> _Problem statement_
Find and copy every line in the records that includes the string "avoir".

> _Supplied information_
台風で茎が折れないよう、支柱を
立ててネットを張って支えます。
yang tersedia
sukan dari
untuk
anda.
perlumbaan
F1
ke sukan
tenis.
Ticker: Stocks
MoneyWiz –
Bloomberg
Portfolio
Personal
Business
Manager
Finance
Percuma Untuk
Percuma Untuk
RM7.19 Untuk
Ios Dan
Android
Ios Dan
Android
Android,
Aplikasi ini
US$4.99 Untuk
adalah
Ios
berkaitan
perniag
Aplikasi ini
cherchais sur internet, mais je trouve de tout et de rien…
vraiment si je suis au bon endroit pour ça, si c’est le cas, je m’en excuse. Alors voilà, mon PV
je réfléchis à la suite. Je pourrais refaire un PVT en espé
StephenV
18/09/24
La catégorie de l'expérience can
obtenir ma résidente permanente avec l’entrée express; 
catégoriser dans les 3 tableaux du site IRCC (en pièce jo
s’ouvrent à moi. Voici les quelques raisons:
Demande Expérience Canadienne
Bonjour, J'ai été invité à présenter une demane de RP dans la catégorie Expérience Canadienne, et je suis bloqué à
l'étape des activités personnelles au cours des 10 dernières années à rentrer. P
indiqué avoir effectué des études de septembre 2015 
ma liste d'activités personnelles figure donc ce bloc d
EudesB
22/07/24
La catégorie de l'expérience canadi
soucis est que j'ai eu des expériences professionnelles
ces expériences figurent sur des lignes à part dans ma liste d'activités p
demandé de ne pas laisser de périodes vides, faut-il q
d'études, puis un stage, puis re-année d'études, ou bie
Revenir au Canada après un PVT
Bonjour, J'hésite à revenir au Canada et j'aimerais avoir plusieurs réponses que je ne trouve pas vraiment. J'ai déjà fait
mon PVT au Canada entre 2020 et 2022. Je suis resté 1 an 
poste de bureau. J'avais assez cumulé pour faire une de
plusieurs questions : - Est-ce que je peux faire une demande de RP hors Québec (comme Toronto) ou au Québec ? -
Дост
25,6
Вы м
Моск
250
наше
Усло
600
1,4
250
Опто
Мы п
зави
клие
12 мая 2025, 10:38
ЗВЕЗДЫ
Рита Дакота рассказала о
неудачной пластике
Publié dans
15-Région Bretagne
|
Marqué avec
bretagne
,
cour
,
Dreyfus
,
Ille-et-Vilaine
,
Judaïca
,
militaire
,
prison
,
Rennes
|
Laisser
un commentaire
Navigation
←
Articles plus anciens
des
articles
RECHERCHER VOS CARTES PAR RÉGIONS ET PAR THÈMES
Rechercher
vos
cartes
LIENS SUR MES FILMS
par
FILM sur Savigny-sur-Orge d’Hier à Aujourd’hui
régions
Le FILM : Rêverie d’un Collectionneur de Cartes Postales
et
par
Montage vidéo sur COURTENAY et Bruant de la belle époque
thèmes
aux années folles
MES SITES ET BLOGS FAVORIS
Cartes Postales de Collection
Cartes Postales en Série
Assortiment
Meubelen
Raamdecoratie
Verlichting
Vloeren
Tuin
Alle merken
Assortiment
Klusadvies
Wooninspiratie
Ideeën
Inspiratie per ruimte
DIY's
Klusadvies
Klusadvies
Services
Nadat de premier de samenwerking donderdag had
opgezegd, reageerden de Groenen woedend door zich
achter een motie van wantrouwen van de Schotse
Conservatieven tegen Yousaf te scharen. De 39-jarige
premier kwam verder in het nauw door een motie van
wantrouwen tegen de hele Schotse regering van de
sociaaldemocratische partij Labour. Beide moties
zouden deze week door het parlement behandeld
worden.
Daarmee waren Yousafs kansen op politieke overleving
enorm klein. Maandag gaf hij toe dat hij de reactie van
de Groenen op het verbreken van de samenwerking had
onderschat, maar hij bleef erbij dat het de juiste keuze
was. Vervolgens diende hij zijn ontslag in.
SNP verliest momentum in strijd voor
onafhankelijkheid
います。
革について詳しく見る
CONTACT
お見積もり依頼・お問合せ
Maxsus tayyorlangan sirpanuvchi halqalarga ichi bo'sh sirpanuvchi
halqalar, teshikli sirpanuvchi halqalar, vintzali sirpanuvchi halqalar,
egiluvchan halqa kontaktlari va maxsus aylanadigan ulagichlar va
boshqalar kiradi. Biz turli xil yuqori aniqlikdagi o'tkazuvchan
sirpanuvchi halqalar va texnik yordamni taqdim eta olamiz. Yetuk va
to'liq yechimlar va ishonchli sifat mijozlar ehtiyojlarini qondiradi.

> _Solution for this exercise_
indiqué avoir effectué des études de septembre 2015 
Bonjour, J'hésite à revenir au Canada et j'aimerais avoir plusieurs réponses que je ne trouve pas vraiment. J'ai déjà fait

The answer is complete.